Fredrik said:
They are certainly not going outside of the framework of ontological models for QM in the theorem or the proof.
I don't see them as going outside the framework of ontological models, I see their position as largely circular-- they are embracing ontological models in their assumptions, then proving something about how ontological quantum mechanics needs to be. They have
married ontology, in their assumptions right from the start, so we should not be surprised when they wake up in bed with it at the end of the proof! Indeed I would say they have married the most basic type of ontology, the ontology of individual systems with no "contextual", as per
Demystifer, and no "relational", as per
my_wan, elements to boot. It is only for those who would go along with that narrow concept of what realism requires that would even find relevance in their proof.
We don't have to "imagine there are properties".
Yet we do have to do that, or they have not proven anything. They state that themselves, and you summarized it, when they said "Our
main assumption is that after preparation, the quantum system has some set of physical properties. These may be completely described by quantum theory, but in order to be as general as possible, we allow that they are described by some other, perhaps
undiscovered theory. Assume that a complete list of these physical properties corresponds to some mathematical object, lambda." (my bold).
So this is their main assumption, they are not claiming to have proven anything if this assumption is not taken as true, and true in the sense of mathematical logic, not merely a
valid way (in
my_wan's sense) to think about quantum mechanics in the physicist sense. Not only must we assume that the system "has" these properties, there are quite a few other implicit assumptions-- we must assume there really is such a thing as a quantum system (not just a treatment the physicist is choosing, which is actually how physics has always worked), and we must assume that the properties are expressible mathematically (so they cannot be some undefined concept of a property, they must be a property of a very specific type that ignores the distinctions between the map and the territory).
If we define "theory of physics" as I did in my previous post, the theorem says that state vectors in QM do not correspond bijectively to epistemic states in any theory of physics such that a) it makes the same predictions as QM, and b) some of the probability distributions are overlapping.
But that's only because the deck is already stacked against "epistemic states" by the
assumption that ontological states actually mediate the connection between preparations and outcomes. Yet there is nothing in the meaning of a "theory of physics" that requires that "main assumption". I never make that assumption in any of the physics I conceptualize, I don't think that assumption has anything to do with physics at all in fact. Maybe they didn't really need to make that assumption, maybe they never needed to talk about the causal connection between properties and outcomes at all. But they appear to think they do-- if that is their main assumption! Why do they need that intermediary, that the preparation --> properties ---> predictions, instead of what physics demonstrably does, which is connect the preparation directly to the predicted outcomes via a mathematical object that "causes" the
predictions, not the actual outcomes, to be what they are.
I don't understand why you think there's something weird here. Later in this post, you agreed that a theory of physics needs a rule that identifies preparations with probability measures on the set whose members determine the probabilities of measurement results. Now you seem to be dismissing that very thing, and it's very hard to tell why.

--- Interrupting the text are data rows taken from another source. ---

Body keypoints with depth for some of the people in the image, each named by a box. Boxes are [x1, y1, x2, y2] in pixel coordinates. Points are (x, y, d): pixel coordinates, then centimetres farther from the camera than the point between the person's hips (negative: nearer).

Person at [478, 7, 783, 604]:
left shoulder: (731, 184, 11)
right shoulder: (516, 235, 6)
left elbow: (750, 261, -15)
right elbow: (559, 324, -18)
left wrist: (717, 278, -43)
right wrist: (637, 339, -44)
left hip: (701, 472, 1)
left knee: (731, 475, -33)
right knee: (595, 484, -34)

No, I don't have any issue with saying that the preparation leaves the system in a state, that's how the theory describes the preparation. I have no problem with saying that the theory takes that state and uses it to make predictions, that's just what the theory does. I don't even mind lending the name "properties" to the mathematical elements of the theory. But what I do object to is imagining that anything that happened in that series of sentences referred to anything other than the theory itself-- nowhere in that chain was there any attribution to something that the reality did, nowhere did the theory become subjugated to some physically real properties that actually caused the outcomes to occur. None of that is necessary in physics, and it's not even necessary in realism, which is more to the point. Yet it is their "main assumption." They cannot leave it at the chain of sentences I just gave, which referred only to the theory, they must create, as the foundation of their proof, a mechanism whereby ontological properties are actually responsible for what happens to the system. That's where they stacked the deck, in a way that is not a "mild assumption", and is not a requirement to apply realism (just not naive realism) to physics.

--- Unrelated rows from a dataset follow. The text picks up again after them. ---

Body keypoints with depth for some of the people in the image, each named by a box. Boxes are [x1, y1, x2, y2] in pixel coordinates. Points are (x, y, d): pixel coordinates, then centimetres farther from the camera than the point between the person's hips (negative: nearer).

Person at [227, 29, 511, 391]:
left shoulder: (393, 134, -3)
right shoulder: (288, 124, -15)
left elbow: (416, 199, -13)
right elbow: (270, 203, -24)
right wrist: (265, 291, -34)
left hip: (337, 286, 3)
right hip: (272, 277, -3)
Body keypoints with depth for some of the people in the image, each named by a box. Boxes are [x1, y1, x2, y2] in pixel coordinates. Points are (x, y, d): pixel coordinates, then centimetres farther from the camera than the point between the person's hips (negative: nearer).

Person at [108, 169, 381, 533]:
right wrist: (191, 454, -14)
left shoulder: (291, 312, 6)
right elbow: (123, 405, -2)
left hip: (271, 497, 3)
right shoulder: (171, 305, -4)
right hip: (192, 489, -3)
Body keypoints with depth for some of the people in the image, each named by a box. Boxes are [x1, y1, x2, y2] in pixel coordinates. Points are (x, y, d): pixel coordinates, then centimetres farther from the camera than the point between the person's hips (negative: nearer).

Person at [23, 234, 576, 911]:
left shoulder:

If you don't like my objection to talking about properties causing outcomes, then look at
Demystifier's objection to treating the properties as if they were completely endemic to the system. The PBR approach requires that there be an ontic system in the first place, and it have its own properties, independent of its environment, and most importantly, independent of the physicist studying it. Those are huge assumptions, and actually leave rather little left for the actual proof, but the proof does proceed to completion from that point. Hence the proof should be characterized as a consequences for QM of a particular assumption about the universe, rather than something about QM by itself.

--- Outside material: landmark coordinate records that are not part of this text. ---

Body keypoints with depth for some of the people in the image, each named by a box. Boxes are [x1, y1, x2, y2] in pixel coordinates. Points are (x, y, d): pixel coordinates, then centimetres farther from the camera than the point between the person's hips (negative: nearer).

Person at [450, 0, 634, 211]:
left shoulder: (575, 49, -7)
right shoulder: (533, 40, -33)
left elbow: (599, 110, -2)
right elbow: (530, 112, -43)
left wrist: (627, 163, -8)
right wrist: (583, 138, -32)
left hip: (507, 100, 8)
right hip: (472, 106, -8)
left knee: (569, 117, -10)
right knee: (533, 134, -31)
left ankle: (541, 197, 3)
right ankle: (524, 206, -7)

I have really tried to make sense of this. Their argument is clearly not about nothing, and why would anyone want to call equivalence classes of preparations "outcomes" instead of "states"?
I never suggested they should rename what a state is, such a renaming would not alter what they have proved-- and what they have not proved. Indeed I have no objection at all to characterizing states as equivalence classes of preparations, it is what they view as natural consequences of that characterization that I object to. A state is a decision to group together preparations in a certain way, with no requirement to enter into a certain kind of fantasy about reality (that preparations refer to properties in reality, not just properties of the theory).